I wept when I read the obituary and realized the timeline. I do not know why God chose to do it this way. But I do know Jesus Himself ached for the heartbroken family even as He welcomed a soul into eternity.
I walked through the house this man rebuilt. He died in this house. And for a while it stood empty. Silent. Waiting.
Now it is full of life. And crayons and oatmeal. Loud baby squeals echo and pokemon battles rage (the stuffed kind, not the virtual. They find them – and throw them at their brothers.)
Last Monday, I looked out between fingerprints through the kitchen window as a thundercloud swelled across the sky. The stately old elm tree at the back of the field stood stark against the foreboding grey. I called the boys inside. We watched as the heavens opened. Rain poured in sheets. Lightning ripped the clouds. Thunder shook the heavy atmosphere. It was majestic. It was terrifying. God reminded us that He is big. He is powerful. He is utterly in control.

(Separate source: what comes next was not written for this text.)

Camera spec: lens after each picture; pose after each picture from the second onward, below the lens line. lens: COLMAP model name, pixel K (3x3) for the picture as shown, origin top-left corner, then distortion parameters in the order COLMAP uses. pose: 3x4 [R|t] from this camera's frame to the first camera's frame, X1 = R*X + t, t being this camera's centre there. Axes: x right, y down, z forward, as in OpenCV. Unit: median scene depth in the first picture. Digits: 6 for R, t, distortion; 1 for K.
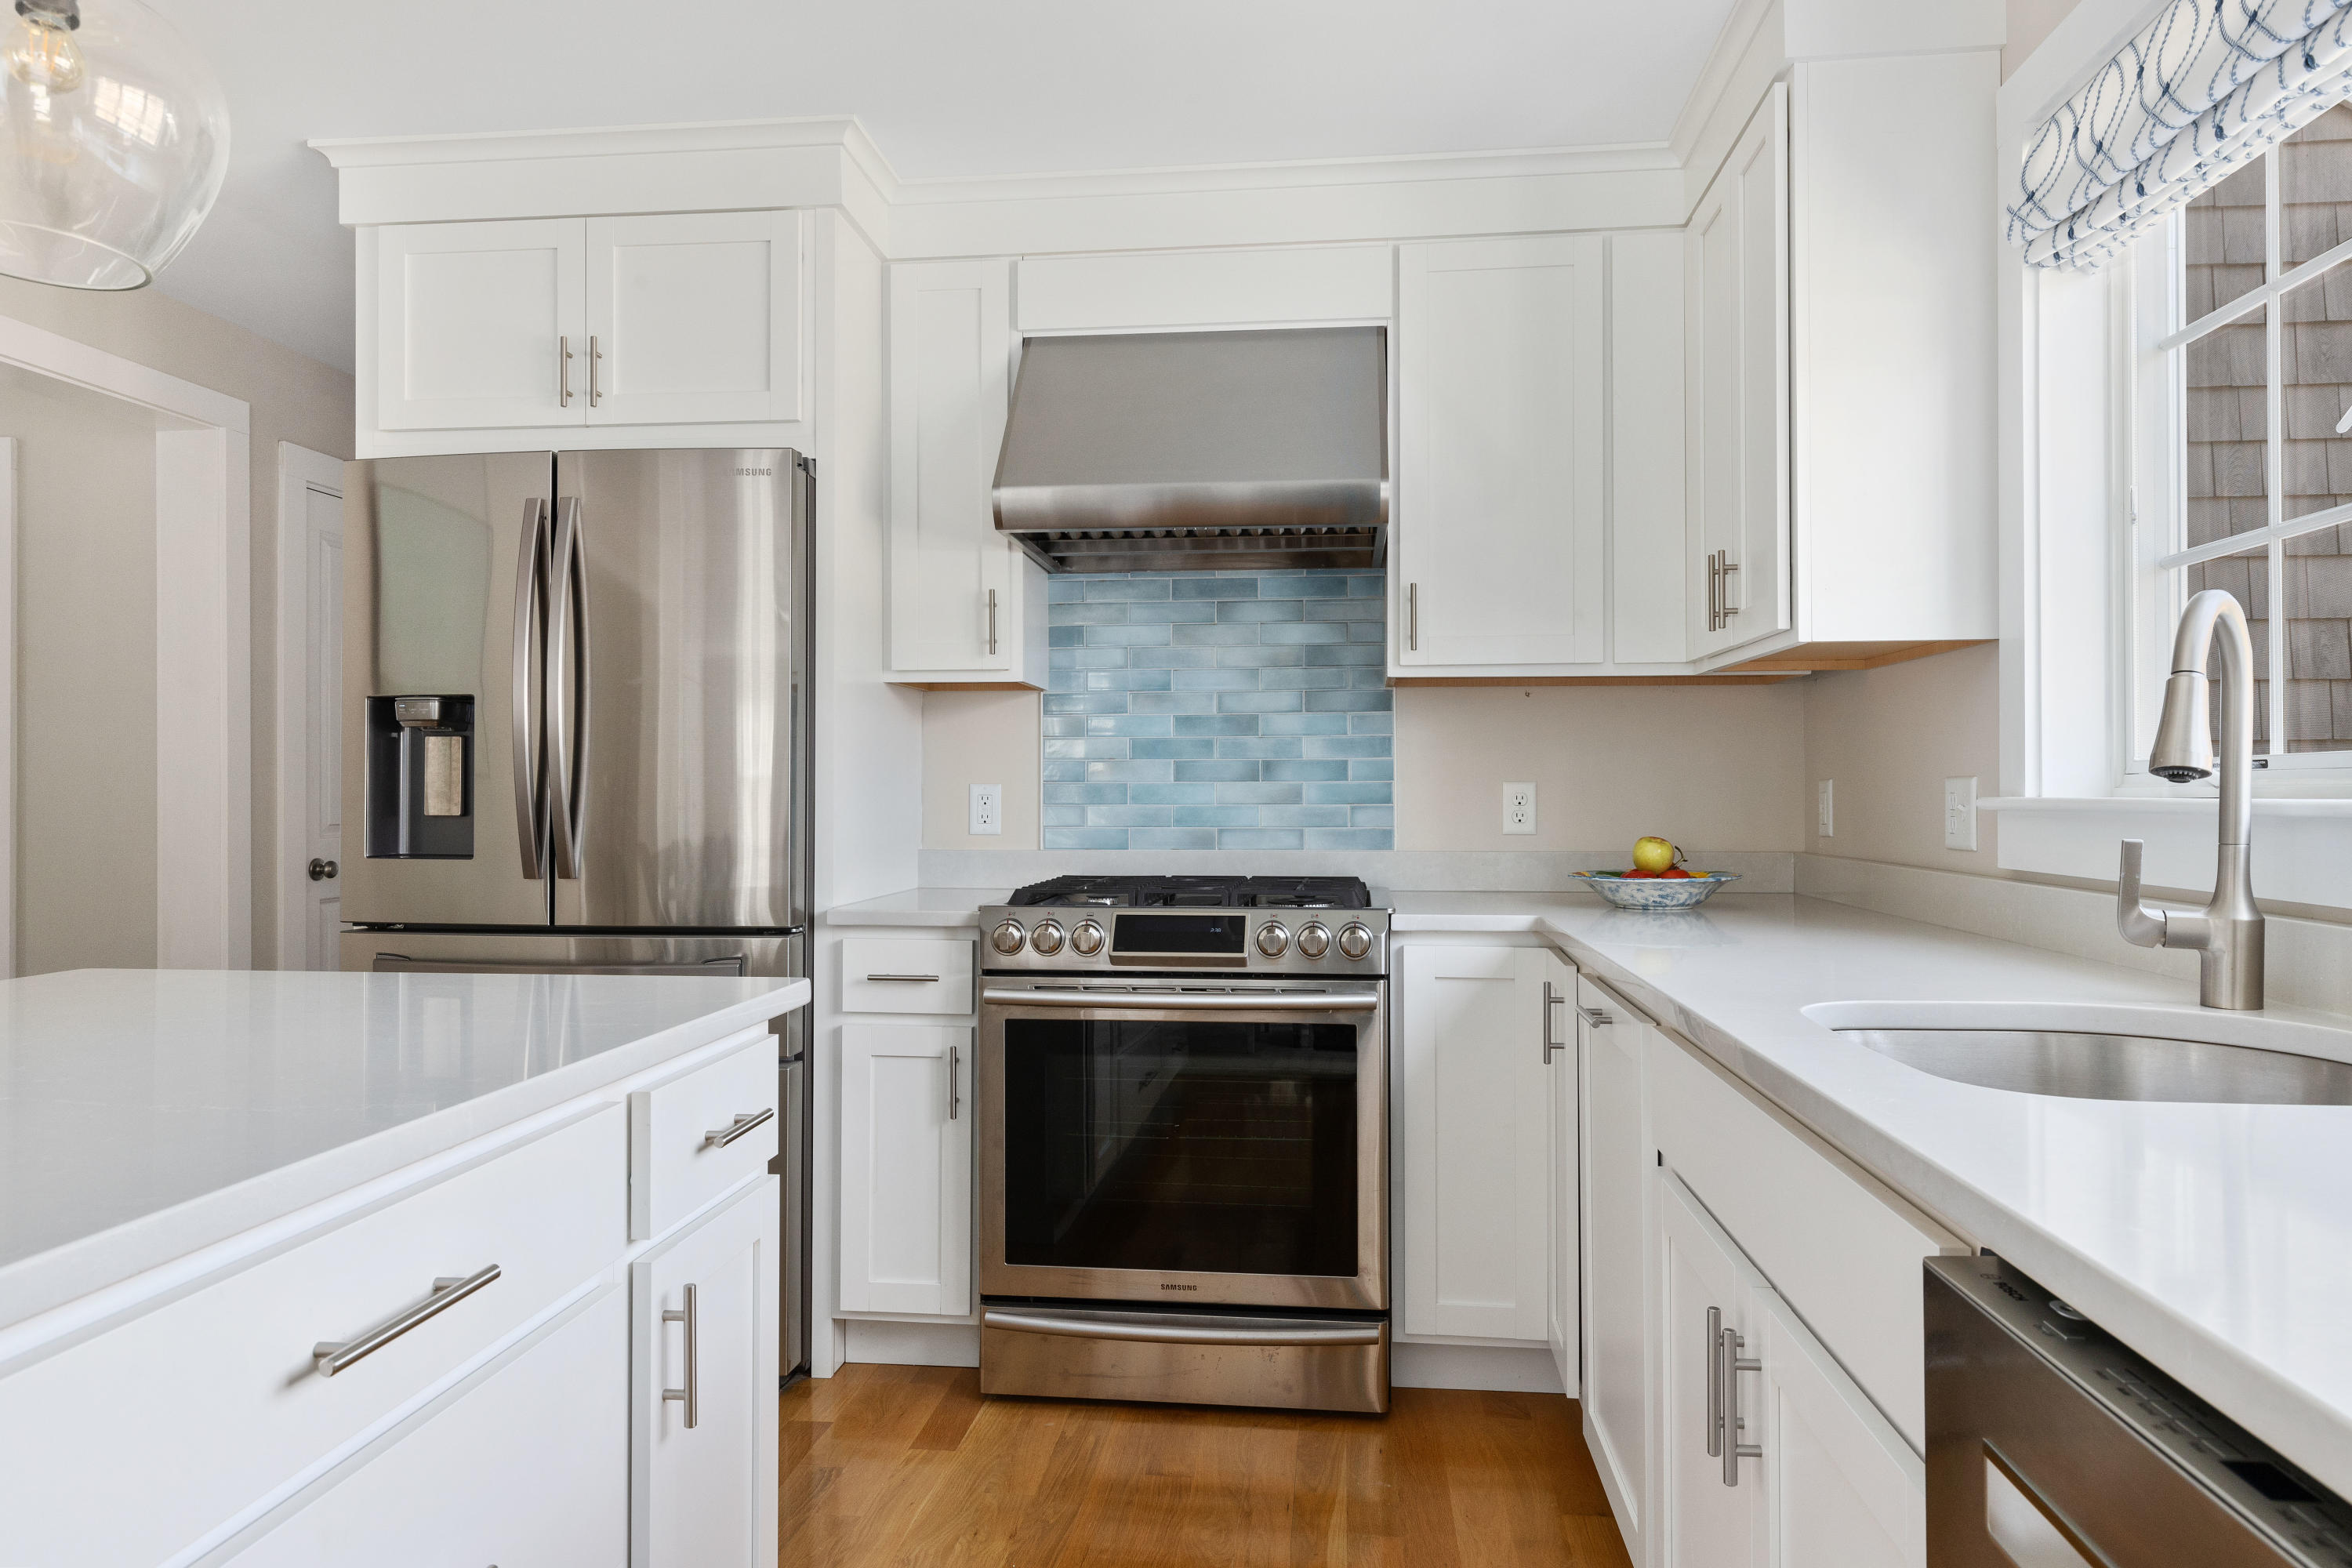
lens RADIAL K [[1522.7, 0, 1167.3], [0, 1522.7, 780.5], [0, 0, 1]] dist [0.032448, 0.001391]
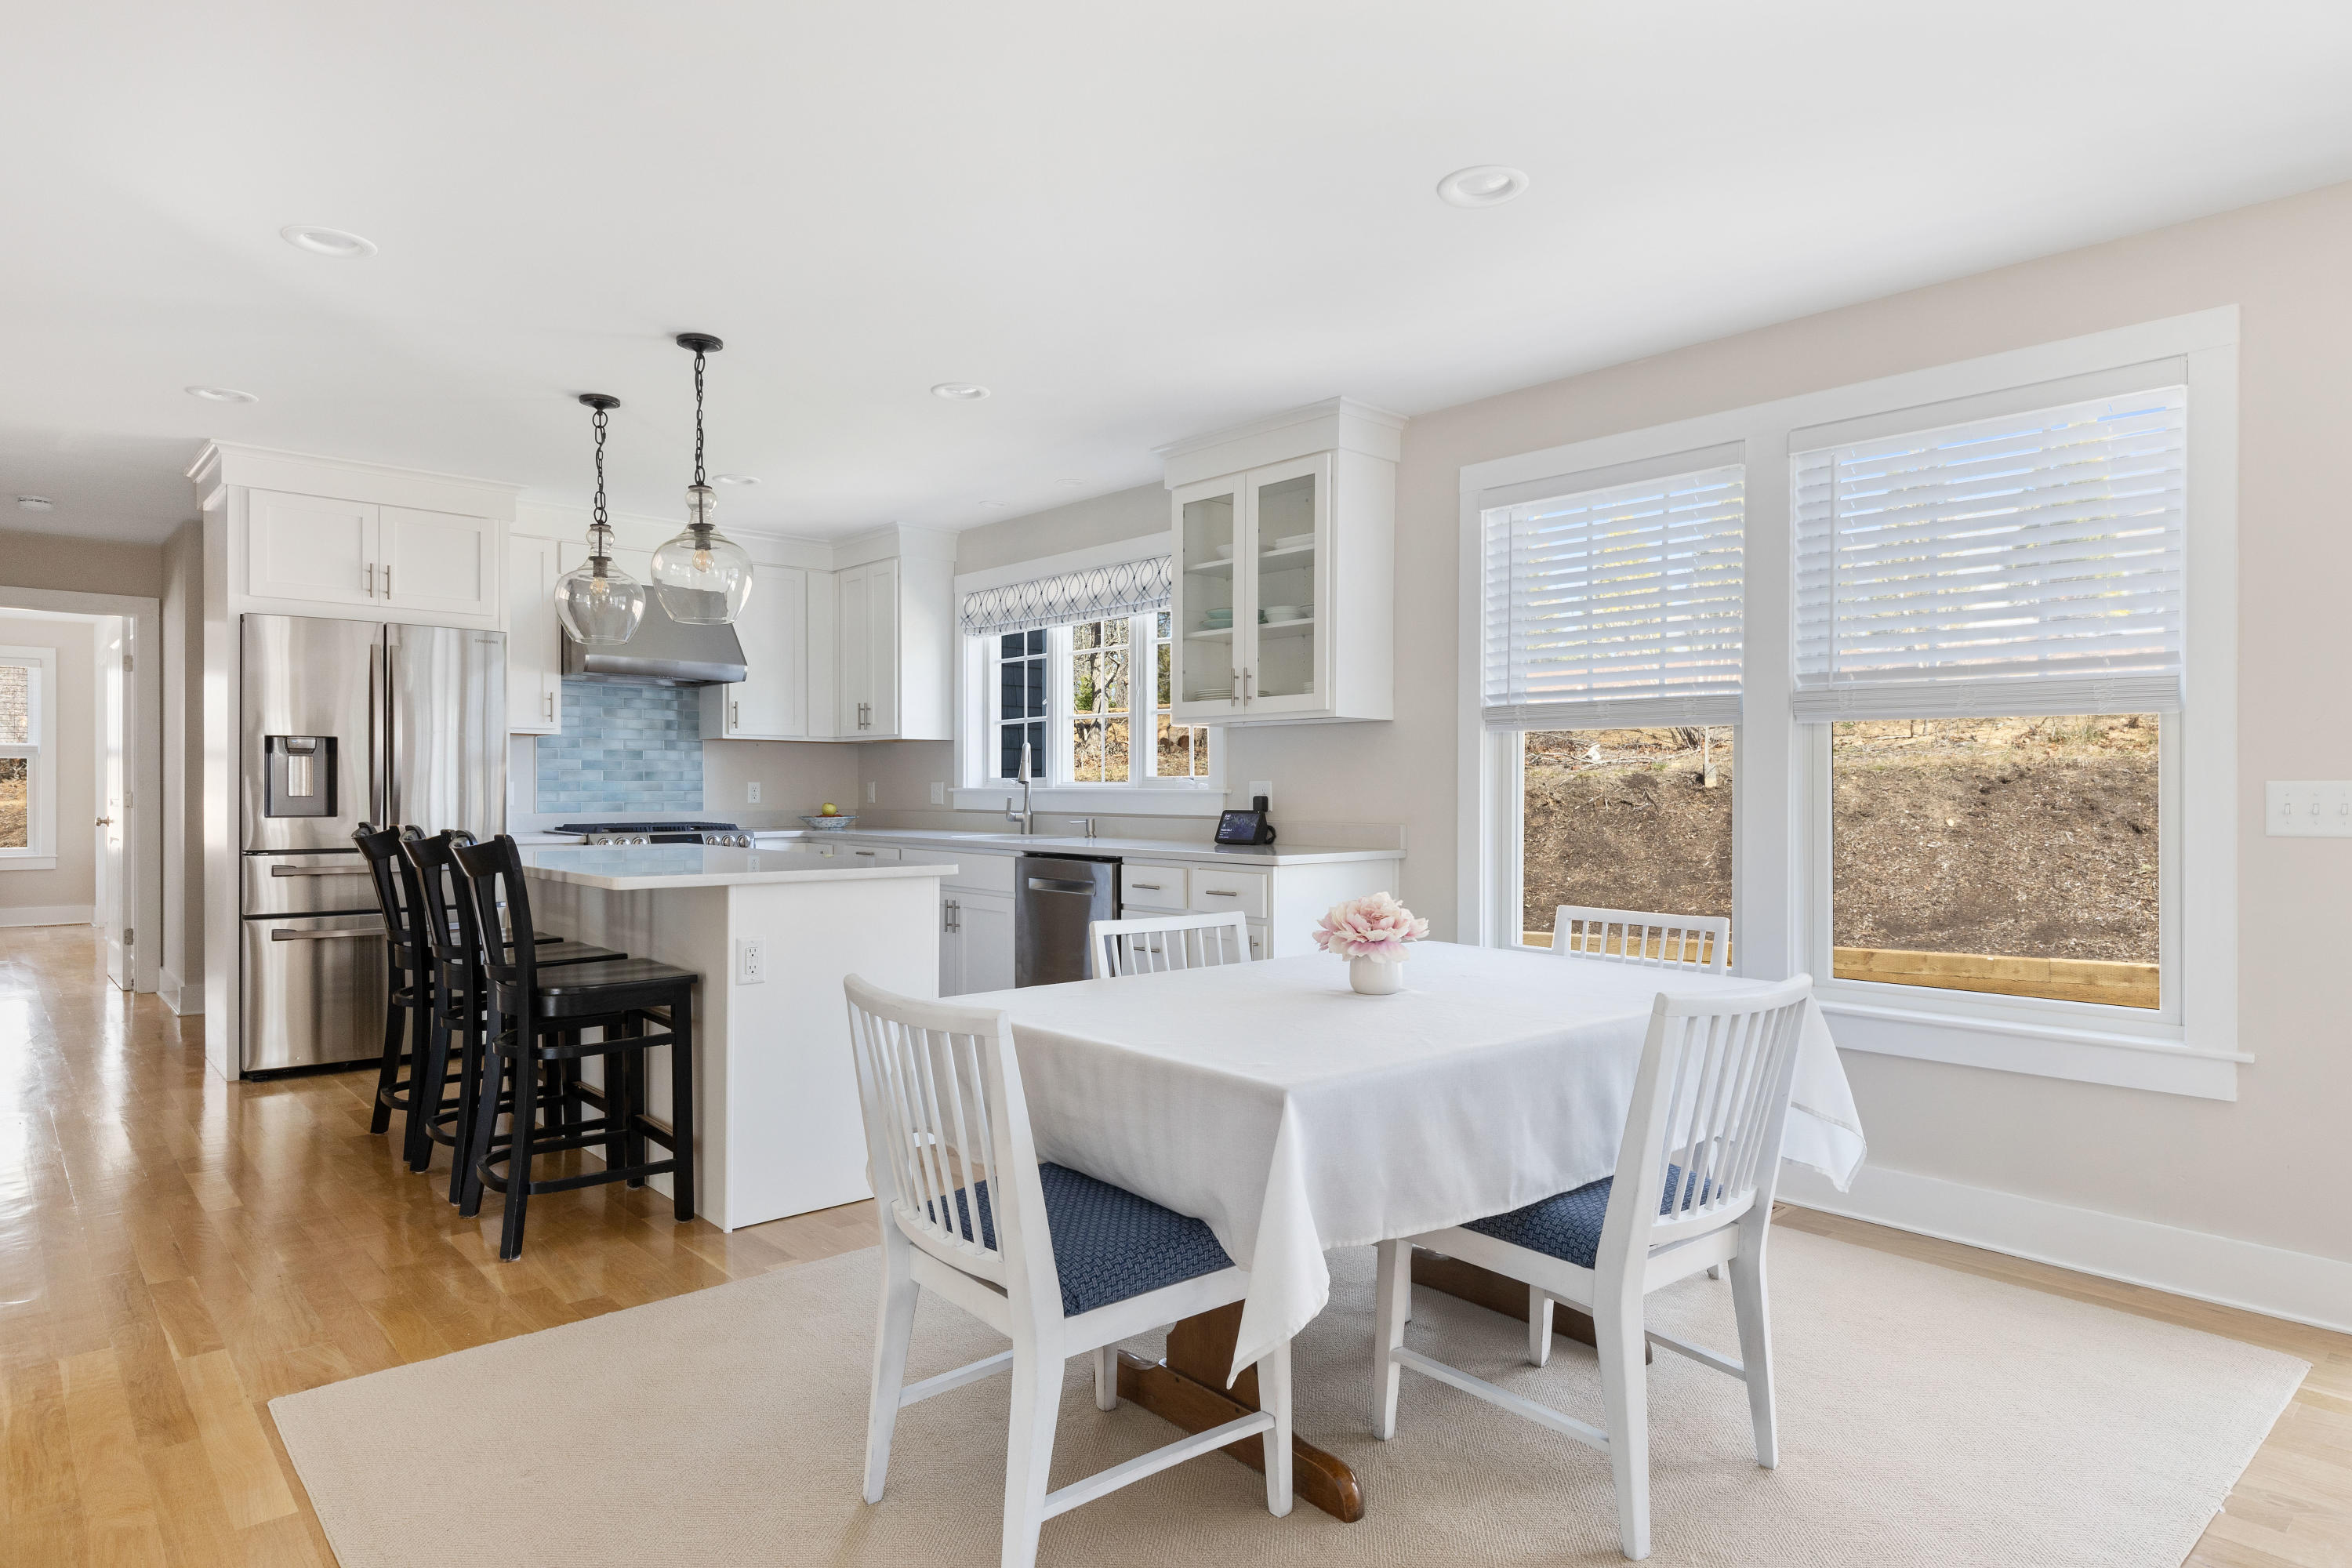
lens RADIAL K [[1321.2, 0, 1171.0], [0, 1321.2, 785.7], [0, 0, 1]] dist [0.002530, 0.000283]
pose [[0.662775, 0.002303, 0.748815, -0.886009], [-0.008278, 0.999957, 0.004251, -0.006849], [-0.748773, -0.009016, 0.662766, -0.859671]]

And I hugged my littlest men close and felt their cubby warm softness. And I knew God was also gentle. He is compassionate. He is utterly good.
And I do not deserve His grace.
But still He gives it.
“The Lord your God, who goes before you, He will fight for you… and in the wilderness you saw how the Lord your God carried you, as a man carries His son, in all the way that you went until you came to this place. [He] went in the way before you to search out a place for you to pitch your tents, to show you the way you should go.”